Fremont was a wingnut, more extreme than Lincoln and unstable to boot. I can easily imagine a secession in response to his election, and can also imagine him engaging in a more aggressive Civil War, though not necessarily successfully, as he was prone to eccentric actions as a military officer. Pierce was not that different from Buchanan, possibly weaker and more sympathetic to the South. True historians may be able to bring better arguments to bear, but all I can see from a Fremont presidency is a bloodier Civil War, with a divided Union at the end of it.

I agree that Fremont wouldn’t have been as effective as Lincoln was. (Which admittedly is an unfairly high bar. Very few politicians would have been as effective as Lincoln.) I see Fremont as being more equivalent to Jefferson Davis - somebody who would have tried to micromanage the running of the war because he thought he knew better than anyone else and who would have lets his personal feelings cloud his professional judgement.

Maybe disasterously so. Buchanan dithered over the secession crisis - he felt it was wrong for any states to secede but he refused to take any actions against the seceding states.

Pierce might have agreed with the secessionists and supported them.

This recent article from Salon unflatteringly compares Fremont to Sarah Palin and suggests a Fremont presidency would’ve likely been as much a disaster as Buchanan’s was. It looks as though the Election of 1856 was one of those years in which, as far the U.S. was concerned, the choice was lose-lose.

It wouldn’t have been the same decision hd they done so. Buchanan and Taney used some extemely dirty influence to change the decision. Had it been released beforehand, it would have been a much less interesting case with much less importance.

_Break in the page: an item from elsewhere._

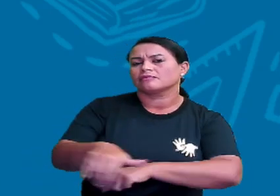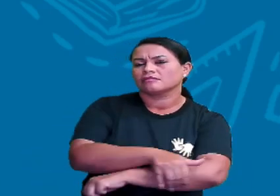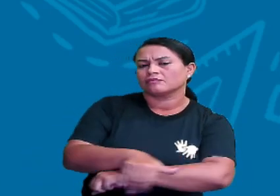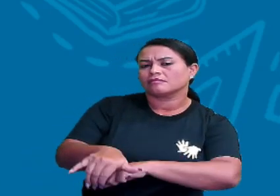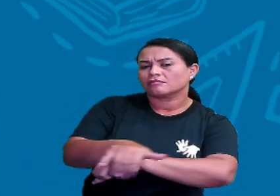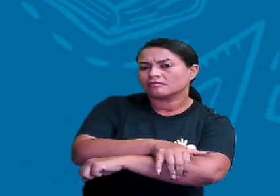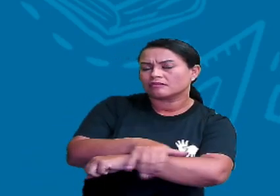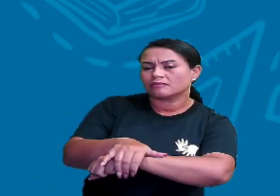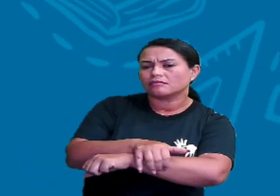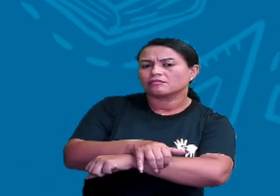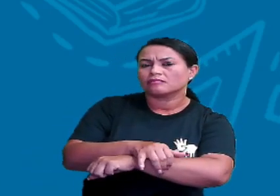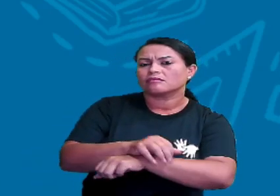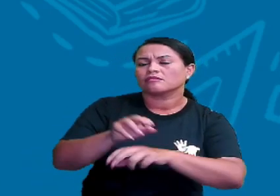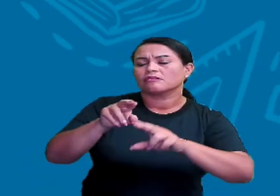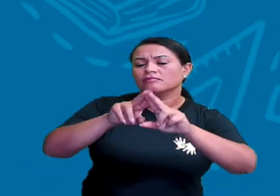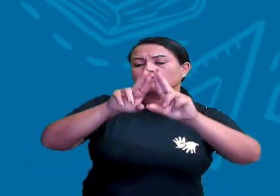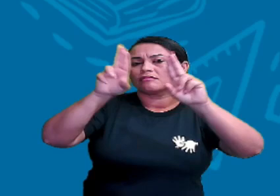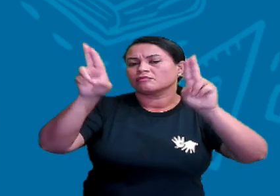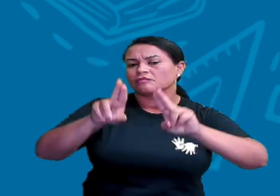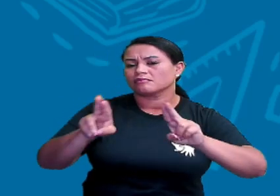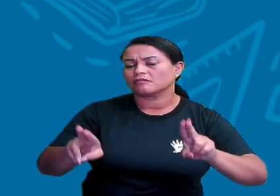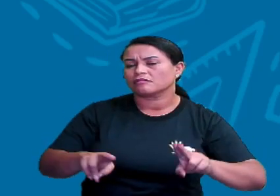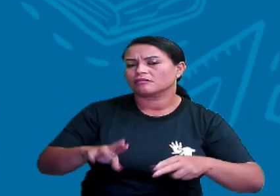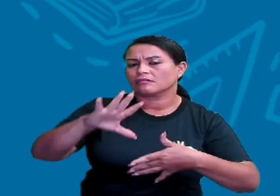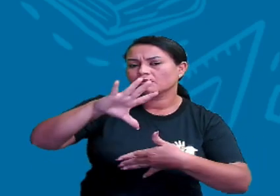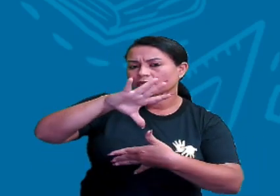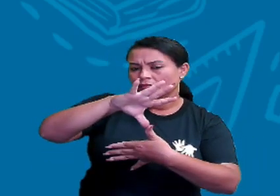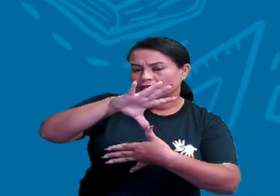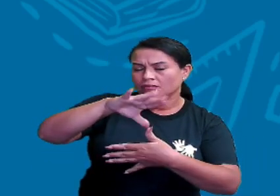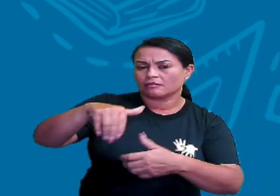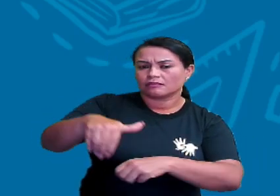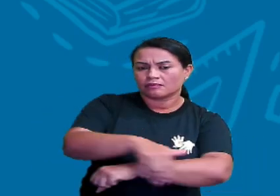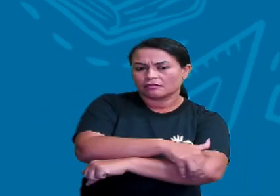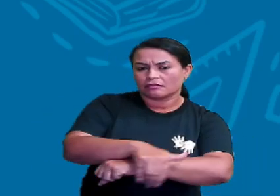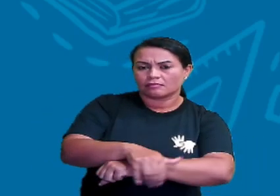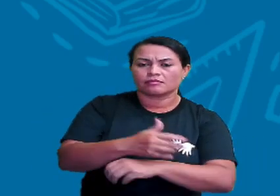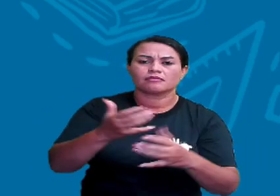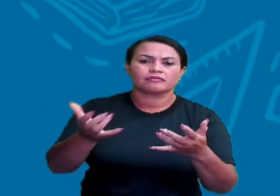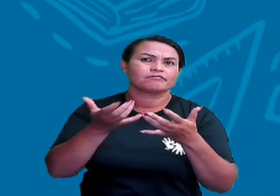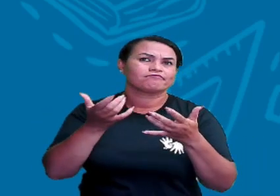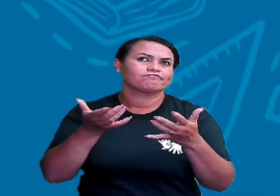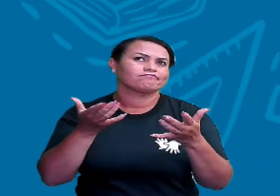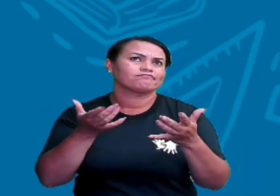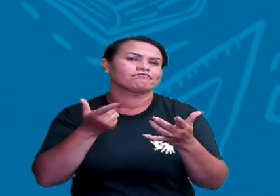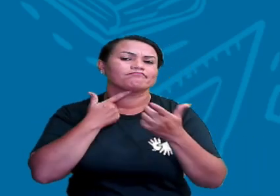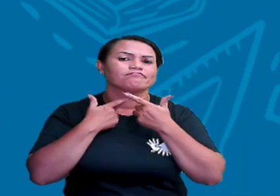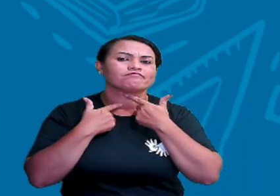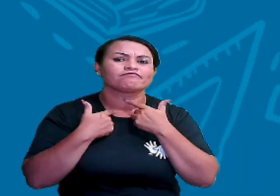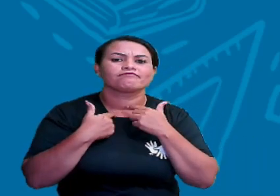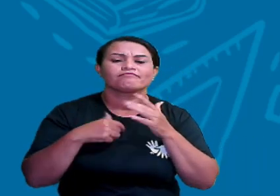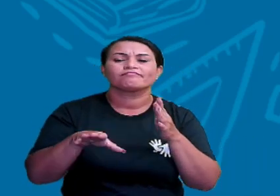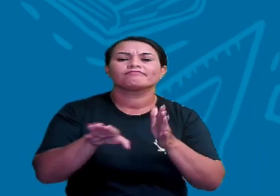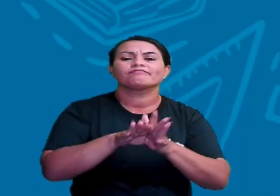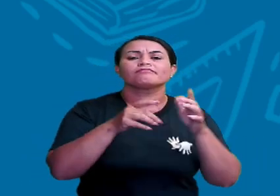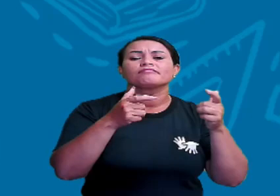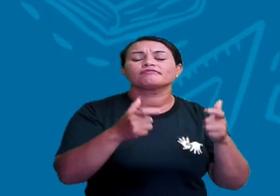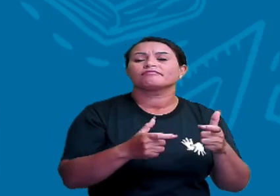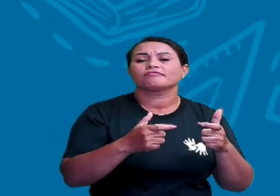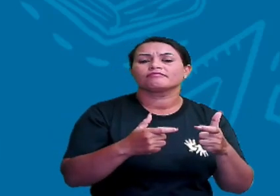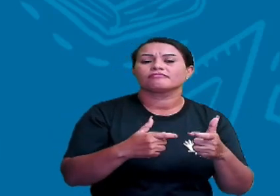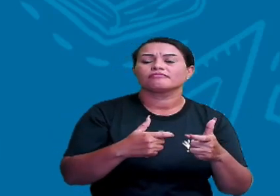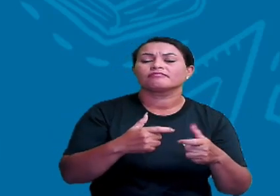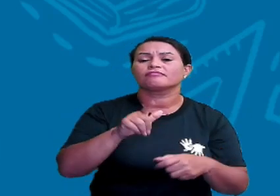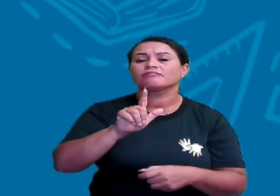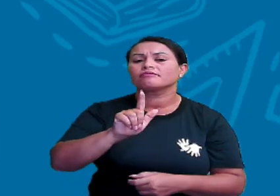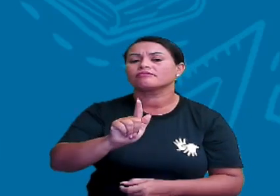mostra o mapa da rua. Então, se eu quiser chegar num lugar, eu vou lá, abro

It would have been pretty much the same decision. Five “southern” judges were in general agreement with what Taney wrote. The problem was that they wanted a “northern” judge to join them in concurrence for political cover. That was where Buchanan came in - he put the strong arm on Justice Grier, who was a Pennsylvanian Democrat like Buchanan, to get him to concur. (One other northern justice, Samuel Nelson of New York, also ruled against Scott but he did so on the narrow and non-controversial jurisdictional grounds that Missouri law applied to the case not Illinois law.)

On the other hand General Winfield Scott will be in slightly better shape and thus may be able to take the field against the rebels instead of having to wait until Grant to have a good general.

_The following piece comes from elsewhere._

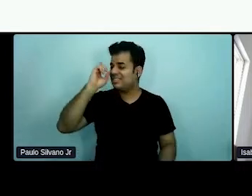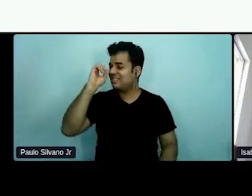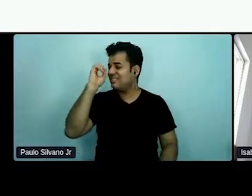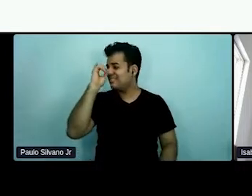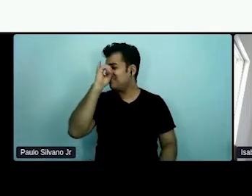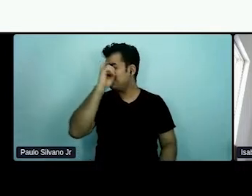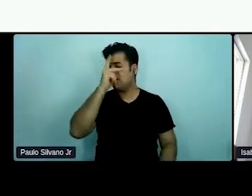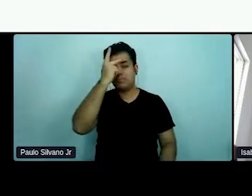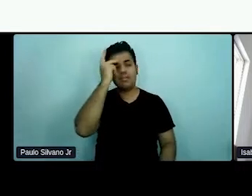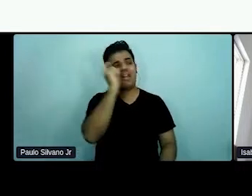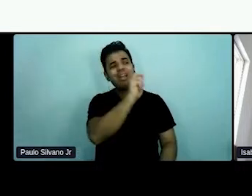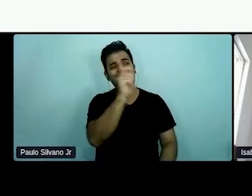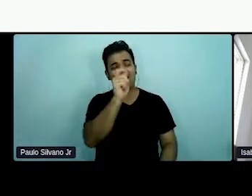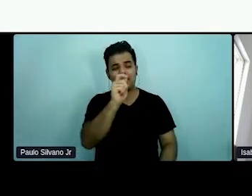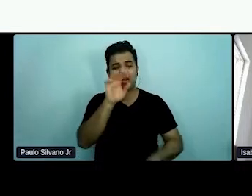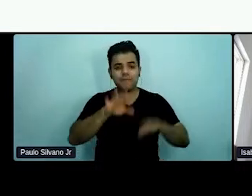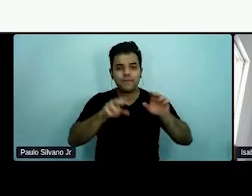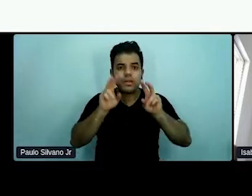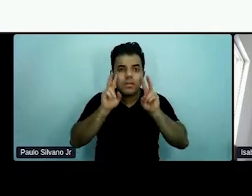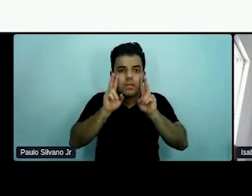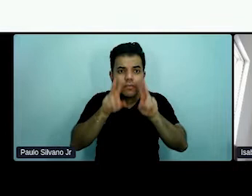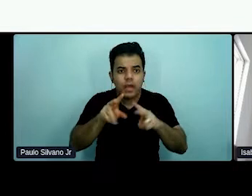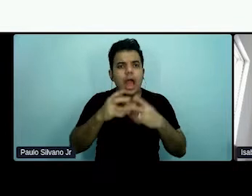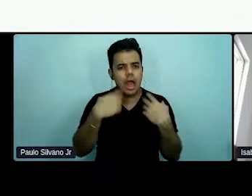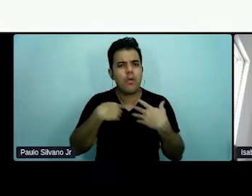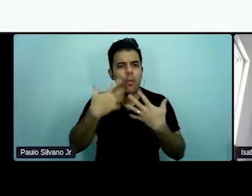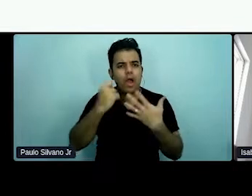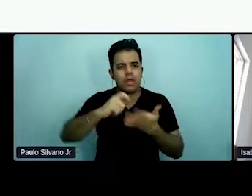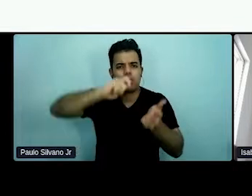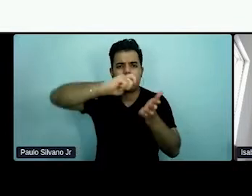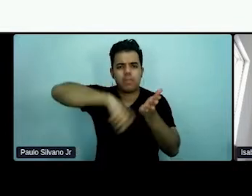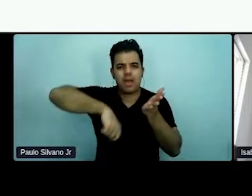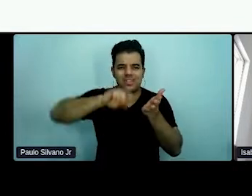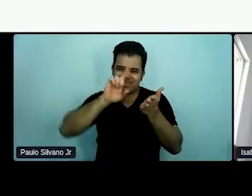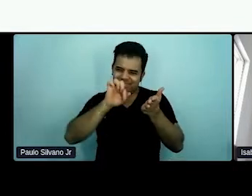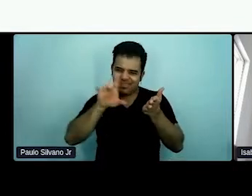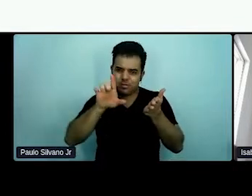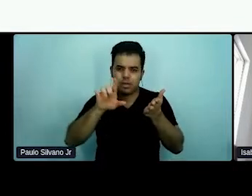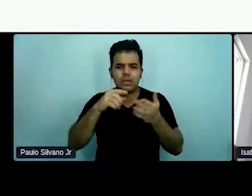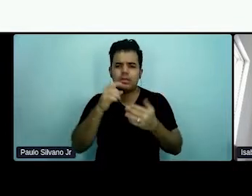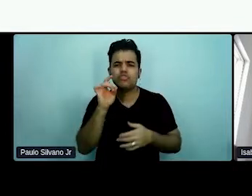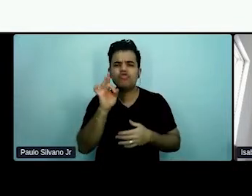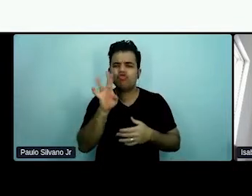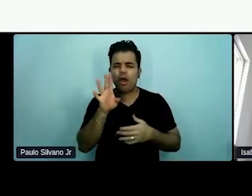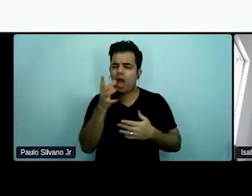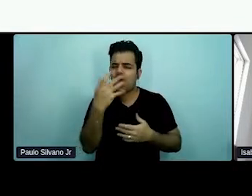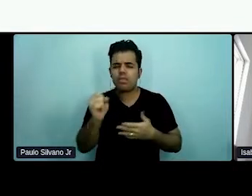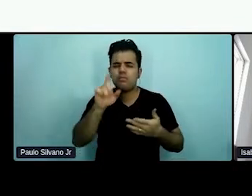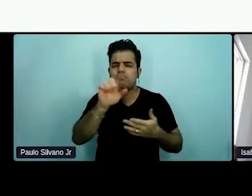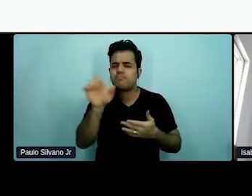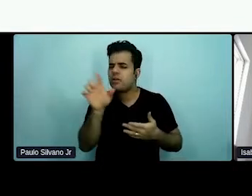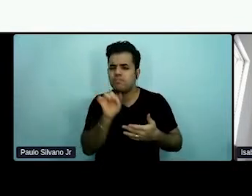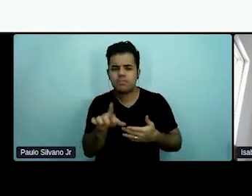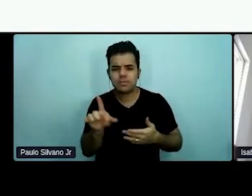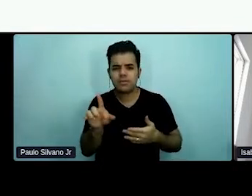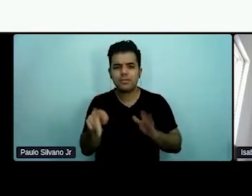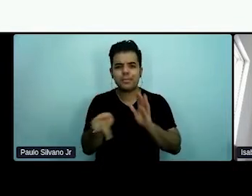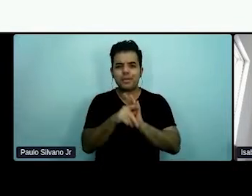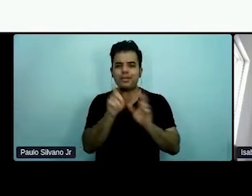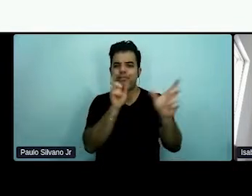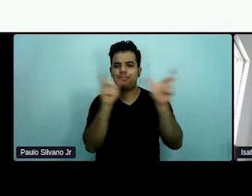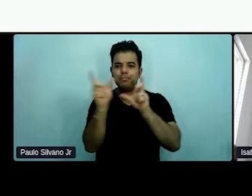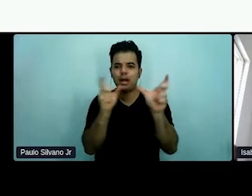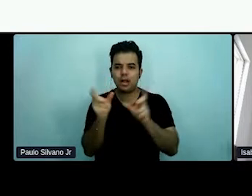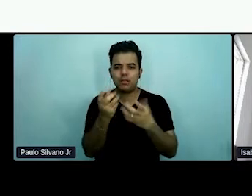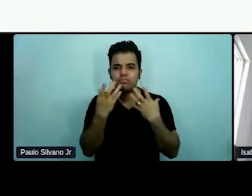leiam, por exemplo, aquilo que elas estão aceitando. Normalmente, as pessoas só aceitam aqueles termos técnicos sem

He still would have been seventy and overweight, and not in any real shape to take the field.

I’m not really in agreement with that writer about his comparisons of Fremont and Palin. But he did bring up an interesting point about Fremont’s abolitionist views. When Fremont was a general early in the war he attempted to abolish slavery by fiat in the area he was in command of. He was overruled by Lincoln who realized that most northerners were against secession but did not support a war to abolish slavery at that point.

But if Fremont had been President, he wouldn’t have had anyone over his head to restrain him. He probably would have issued a general Emancipation Proclamation in the early days of a war. And while that might have been a moral victory, it would have seriously undermined the northern war effort.

You just proved my point. That would not have happened had Buchanan not been president-elect. Evidence clearly shows that the original decision was quite different, and pretty unimportant, comapred to the eventual Dred Scott.

Then apparently I misunderstood your point. The “original” decision (which was the one written by Nelson) was a moot point once Taney decided to write his own decision (a decision he had already made before the election). I think Taney would have issuing substantially the same decision with a 5-4 majority that he was able to issue with a 6-3 majority. Grier’s concurrence may have helped him somewhat but it wasn’t necessary.

Taney couldn’t have issued that decision, because even the majority-southern judges would not go along with it without at least a fig-leaf, which only Buchanan could provide.

Okay, I understand your position now. But I still disagree. My understanding was that Taney decided to write his own decision after reading the dissenting decision being written by Justice McLean. Taney felt that McLean was completely wrong (and while Taney wouldn’t admit it, McLean presented a strong legal case) and needed a much broader and stronger rebuttal than the narrow decision Nelson was writing.